The Erasmus student exchange programme will be replaced in the UK by a worldwide scheme named after code breaker Alan Turing, the Prime Minister has said.
Speaking after the announcement of a trade deal between the UK and the European Union, Boris Johnson said the UK had made a “tough decision” to pull out of the programme for financial reasons.
The Erasmus exchange programme, which the UK joined in 1987, allows students to study and work across Europe.
Mr Johnson said it would be replaced by a worldwide scheme named after Bletchley Park code breaker Alan Turing.
He said: “We are doing a UK scheme for students to go around the world, it will be called the Turing scheme.
“Students will have the opportunity not just to go to European universities, but the best universities in the world.”
Following the Prime Minister’s announcement, Education Secretary Gavin Williamson tweeted: “Its (Turing’s) outlook will be global, not limited to the EU, and the programme will incorporate opportunities which reflect the government’s promise to level up the country.”
Further details about the new scheme are expected in the coming days.
At a press conference shortly before the Prime Minister spoke, the EU’s chief negotiator Michel Barnier said the UK’s withdrawal from the programme was one of his regrets.
He said: “I have just two regrets in terms of our societal co-operation.
“Firstly, the British Government decided not to participate in the Erasmus exchange programme.”
Vivienne Stern, Director of Universities UK International, welcomed the news of a trade agreement between the UK and the EU.
She continued: “While the announcement that the UK will now not be participating in Erasmus+ is disappointing, we are pleased that the Prime Minister has committed to a new UK programme to fund global mobility.
“We now ask the UK government to quickly provide clarity on this Erasmus+ domestic alternative, and that it be ambitious and fully funded.
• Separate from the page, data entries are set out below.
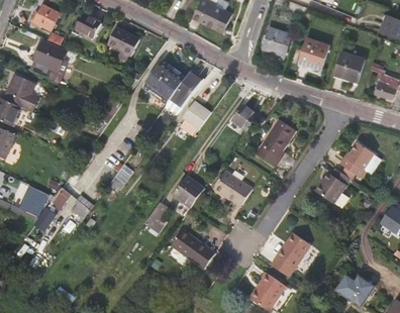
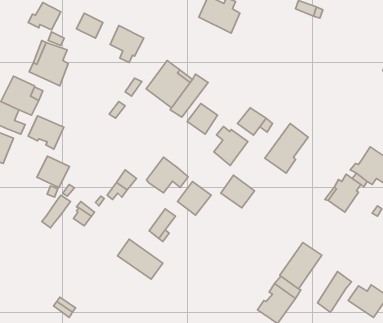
building: [262,27,291,54] -> none
building: [298,37,328,69] -> none
building: [333,50,365,81] -> none
building: none -> [28,116,64,149]
building: none -> [214,126,248,165]
building: none -> [146,157,188,193]
building: [15,184,46,214] -> [37,156,70,188]
building: [173,227,216,266] -> [117,239,163,279]
building: none -> [317,271,352,312]

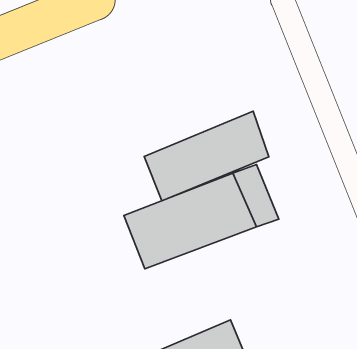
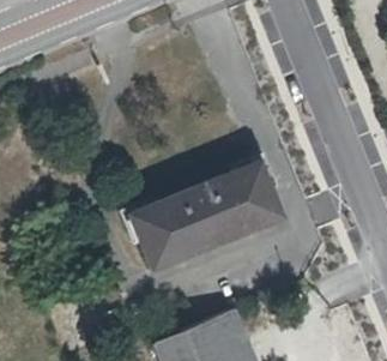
building: [144,111,269,201] -> none

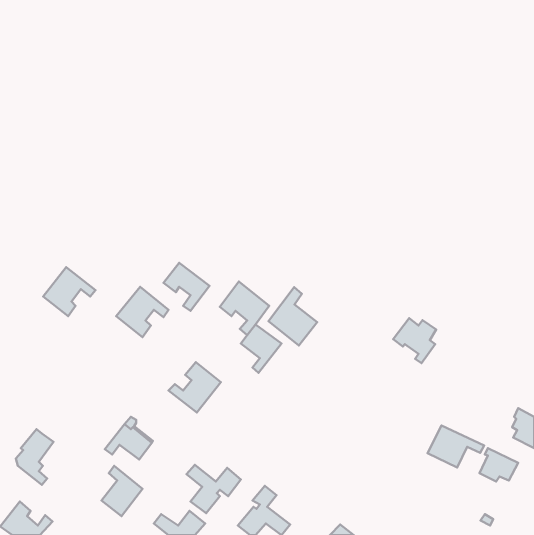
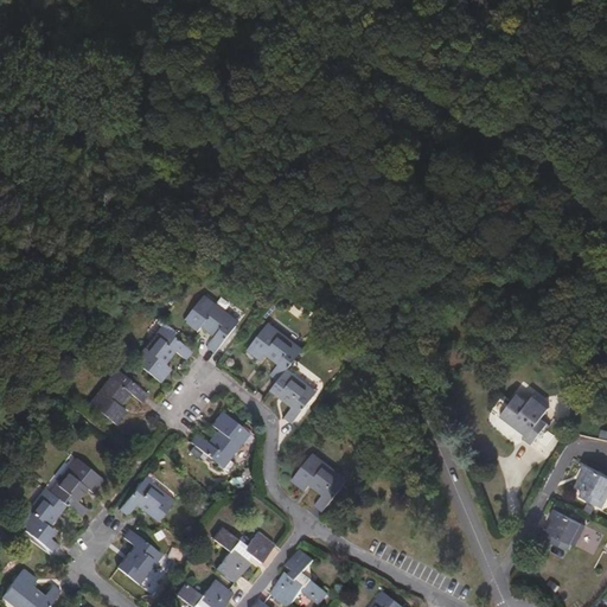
building: [43,267,95,316] -> [88,368,147,423]
building: [268,287,317,346] -> none
building: [393,318,436,363] -> [501,391,550,442]
building: none -> [293,452,347,510]
building: none -> [47,456,102,517]
building: [427,425,484,468] -> none

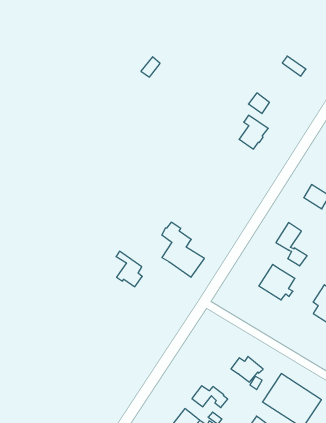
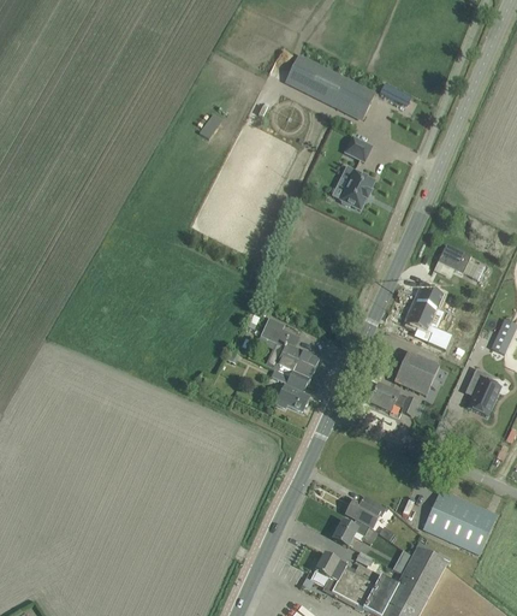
building: none -> [285,55,374,118]
building: [116,251,142,287] -> [271,368,308,410]
building: none -> [368,384,416,415]
building: [231,356,263,382] -> [344,494,385,527]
It must also deliver significant opportunities for future students to go global which the Erasmus programme has provided to date.”
The move to leave the Erasmus scheme has been criticised by Scottish First Minister Nicola Sturgeon, who called the decision “cultural vandalism”.
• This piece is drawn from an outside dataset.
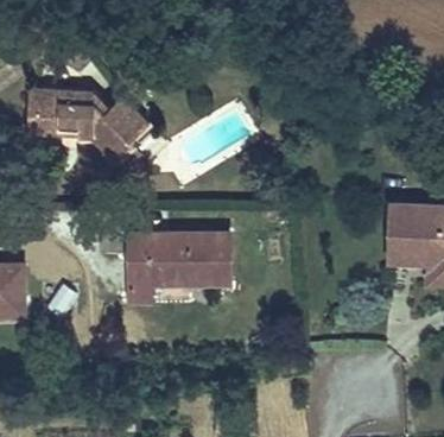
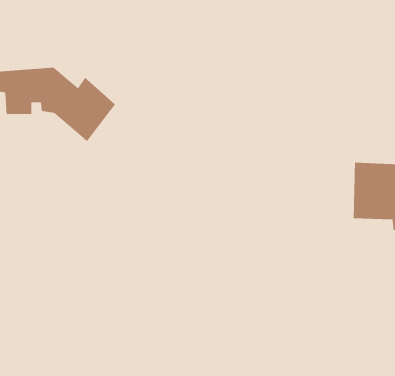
building: [125,235,222,289] -> none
She tweeted: “There will be lots of focus, rightly, on the economic costs of Brexit.
“But ending UK participation in Erasmus, an initiative that has expanded opportunities and horizons for so many young people, is cultural vandalism by the UK Government.”
Labour and Co-Op MP Lloyd Russell-Moyle also criticised the scheme, tweeting: “As someone who lobbied & drafted parts of last scheme this will not work.
“UK gains from students coming to UK & Brits gain personally from going abroad.”
The PM said he will establish a “Turing” to replace Erasmus+. As someone who lobbied & drafted parts of last scheme this will not work. UK gains from students coming to UK & Brits gain personally from going abroad. A one side scheme leaves UK poorer & students will less opps.
— Lloyd Russell-Moyle MP🌹🇪🇺🏳️🌈 (@lloyd_rm) December 24, 2020
Former prime minister Gordon Brown had previously called for the UK to remain part of the programme.
In September, Mr Brown said the programme plays a critical role in higher education and research across the country, as well as ensuring all UK students have access to a global education.
More than half the British students who study abroad do so under the Erasmus programme, Mr Brown added.